Why does this need to be in real-time, if their daily budget is $1000, you can s...

cldellow · on May 6, 2015

The impressions may be sparse, e.g. say you're retargeting CEOs (demographic information you're getting from a DSP) who have visited your website in the last month (via a pixel you drop) who are in New York City (via a geoIP DB).

So, fine, a probabilistic model might work well. And you might decide to bid on 100% of impressions. And you might decide that you have to bid $200 CPM to win -- which you're OK doing, because they're sparse.

And then say that FooConf happens in NYC and your aggressive $200 CPM bid 100% of the time blows out your budget.

Often you can charge the customer you're acting on behalf of your actual spend + X% up to their campaign threshold. So you really want to ensure that you spend as much as possible, without spending too much. Pacing is hard. Google AdWords, for example, only promise to hit your budget +/- 20% over a 1 month period.

hurin · on May 6, 2015

I'm really not seeing what you gain out of running fine-grained control all-the-time here. Even if it were vital for a customer that you hit a budget target exactly you could dynamically change the granularity of control as you got closer. If anything predictive modeling would give you better budget use when you do have the flexibility than granular adjustment would (I don't know much about the area though and just going with your description of the problem here.)

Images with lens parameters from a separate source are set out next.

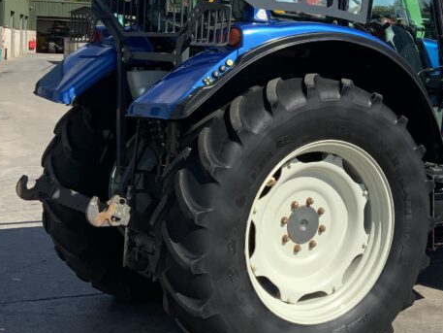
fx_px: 832
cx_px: 380
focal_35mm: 65
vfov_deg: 22.4
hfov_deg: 28.9
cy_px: 88
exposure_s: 1/1730
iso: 16
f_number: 1.8
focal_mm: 3
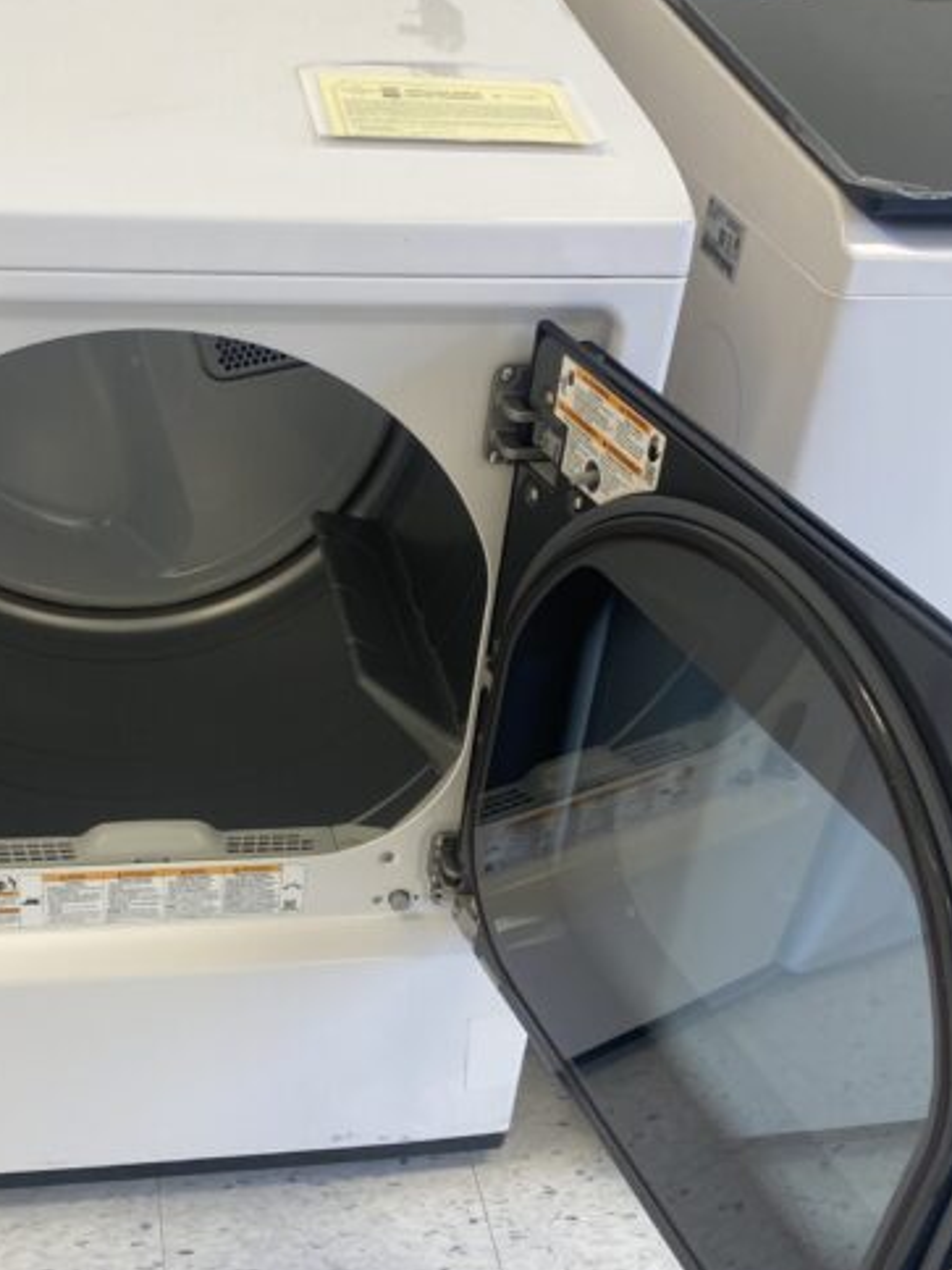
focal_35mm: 43
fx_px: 1577
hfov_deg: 33.3
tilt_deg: -37.0
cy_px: 766
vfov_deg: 43.6
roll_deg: -4.4
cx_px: 309
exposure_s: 1/64
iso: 40
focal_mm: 4.25
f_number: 1.8
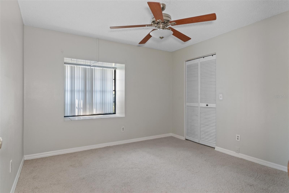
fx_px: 156
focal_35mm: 20
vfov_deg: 63.2
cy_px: 96
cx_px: 144
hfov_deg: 85.4
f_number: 8
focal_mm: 13
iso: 320
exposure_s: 3.2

phamilton · on May 6, 2015

A better example is frequency capping. Ever watch something on Hulu and see the same ad 4 times in a twenty-minute commercial? Or even, worse, back to back?

With a real-time data stack you can avoid the duplicated ad a good percent of the time. Better experience for buyers, for publishers, and for users.

jmalicki · on May 6, 2015

Or you could just store that in a cookie.

phamilton · on May 6, 2015

Store what in the cookie? Every ad the user has seen across the entire web, along with how many times they've seen it in the last N minutes/hours/days/weeks?

A cookie won't fit all that data and a more traditional database generally won't work. In memory k/v stores like Redis won't work due to data size (TBs of data). Hbase/Cassandra/etc sort of work with latency in the 5ms range. That's fairly expensive in a 90ms SLA, but you can make it work. It does limit the amount of work you are able to do.

vtuulos · on May 6, 2015

We (Adroll) have been very happy with DynamoDB for use cases like this. Works fine with ~500B keys, while maintaining very low, and consistent, latencies.

nkohari · on May 6, 2015

+1 -- we also used DynamoDB at Adzerk for the same use case.

easytiger · on May 6, 2015

The alst 4 ads

phamilton · on May 6, 2015

Even then we need a fast lookup. 4 ads means 4 advertisers, 4 creative, 4 potentisl clicks, imps, mids/ends (video), conversions/ etc. There are also multiple cookies depending on which exchange the ad came from. Having to map them on the fly requires a fast and large datastore.

hurin · on May 6, 2015

> A better example is frequency capping. Ever watch something on Hulu and see the same ad 4 times in a twenty-minute commercial? Or even, worse, back to back?

Yeah, but when that happens I usually don't think, oh hey they are lacking an optimal in memory distributed database solution.

I think, well... their engineers suck. Or they don't care. Pick one.

edit: His point is vague, so there is nothing technical to respond to. I am very much interested in a good technical example - but the things mentioned so far are by all appearances relatively straight-forward and linear, hence lack of effort or bad engineering are the only reasonable assumptions left.

cwyers · on May 6, 2015

I don't get your point here. He's explaining why it works the way it does. You're saying you don't think about it as a user. That doesn't invalidate or even respond to his point.

phamilton · on May 6, 2015

Volume and latency requirements make it more difficult to track individuals on the web. It's an easier problem to solve in 50ms. It's also much easier to solve when it's only a million individuals rather than a couple hundred million individuals.

Like most problems, scale makes it hard.

hurin · on May 6, 2015

It's simply not a difficult problem: there are no consensus requirements between individuals, so scaling can't be made any harder by increasing N.

cldellow · on May 6, 2015

phamilton touched on another good example - the budget can be implicitly set per-user via a frequency cap. If you see the user and have a chance to bid on an impression for them, the odds are good you'll see them again in two seconds -- winning two auctions means you've overspent by 100%. Oops.

minaguib · on May 6, 2015

Perhaps also worth pointing out that in RTB, quite often you won't know if you've actually won the auction or not for a few seconds later (when the exchange calls you back with a win notification, or you get it directly via a pingback from the user's device)

During that delay you might have actually already processed new bid requests (auctions) for the same user.

Depending on the order's characteristics and how much you're willing to deviate from target - especially when observed within a small time window - the above poses additional challenges w.r.t. overspending.